Buckelwal Timmy vor Wismar: Experten schließen aktive Tötung aus, Möwen bedrohen Haut
Buckelwal Timmy: Keine Rettung, Möwen picken Haut auf

Buckelwal Timmy vor Wismar: Keine Rettung in Sicht, Möwen bedrohen Haut

Der vor Wismar in der Ostsee gestrandete Buckelwal Timmy befindet sich im Sterbeprozess und kann nicht gerettet werden. Experten schließen eine aktive Tötung des kranken Wals in Mecklenburg-Vorpommern aus, da Risiken wie Bewusstsein bei der Einschläferung oder unkontrollierte Schüsse bestehen. Der Wal leidet unter mehreren gesundheitlichen Problemen, die seinen Tod unvermeidlich machen.

Gewicht und Hautschäden als Hauptprobleme

Das Hauptproblem ist das enorme Gewicht des Tieres in der geringen Wassertiefe. Wale benötigen die Schwerelosigkeit im Wasser; das Gewicht drückt auf die Organe und führt zu Organversagen und Kreislaufkollaps. Zudem ist die Haut durch den niedrigen Salzgehalt des Ostseewassers geschädigt und eingerissen. Es bilden sich Blasen, die von Möwen angepickt werden. Dies ermöglicht Pilzen und Bakterien, die Wunden zu besiedeln und den gesamten Organismus zu schwächen.

Diskussionen über Fischereinetz und Tötungsmethoden

In den vergangenen Tagen gab es Diskussionen über ein mögliches Fischereinetz im Maul des Wals. Ein großer Teil des Netzes, etwa 50 bis 70 Meter, wurde bereits Anfang März entfernt, wie das Umweltministerium in Schwerin mitteilte.
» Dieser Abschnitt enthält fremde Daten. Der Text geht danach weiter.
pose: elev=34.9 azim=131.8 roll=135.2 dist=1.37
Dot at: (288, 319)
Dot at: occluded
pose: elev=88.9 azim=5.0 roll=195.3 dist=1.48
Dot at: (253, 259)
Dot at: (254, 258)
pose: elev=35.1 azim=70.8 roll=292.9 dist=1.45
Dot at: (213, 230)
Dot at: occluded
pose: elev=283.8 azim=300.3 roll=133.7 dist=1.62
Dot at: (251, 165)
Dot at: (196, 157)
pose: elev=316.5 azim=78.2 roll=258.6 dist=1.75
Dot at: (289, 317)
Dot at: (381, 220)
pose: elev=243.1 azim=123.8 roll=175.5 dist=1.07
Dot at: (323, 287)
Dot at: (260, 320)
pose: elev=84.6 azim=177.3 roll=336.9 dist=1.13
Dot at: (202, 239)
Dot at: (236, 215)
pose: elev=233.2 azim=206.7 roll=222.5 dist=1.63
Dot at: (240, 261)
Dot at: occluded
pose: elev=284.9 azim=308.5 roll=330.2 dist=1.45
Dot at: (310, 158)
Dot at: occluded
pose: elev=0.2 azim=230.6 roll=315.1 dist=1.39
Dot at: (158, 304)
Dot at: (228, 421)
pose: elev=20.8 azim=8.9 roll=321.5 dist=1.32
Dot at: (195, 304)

Reste könnten sich jedoch noch im Wal befinden. Die Option einer aktiven Tötung, etwa durch Einschläferung oder Erschießen, wurde verworfen. Bei großen Säugetieren wie Walen ist zu wenig über die Praxis der Sedierung bekannt; es besteht die Gefahr, dass der Wal die Tötung bei vollem Bewusstsein erlebt. Auch eine Überdosierung könnte zu Komplikationen führen.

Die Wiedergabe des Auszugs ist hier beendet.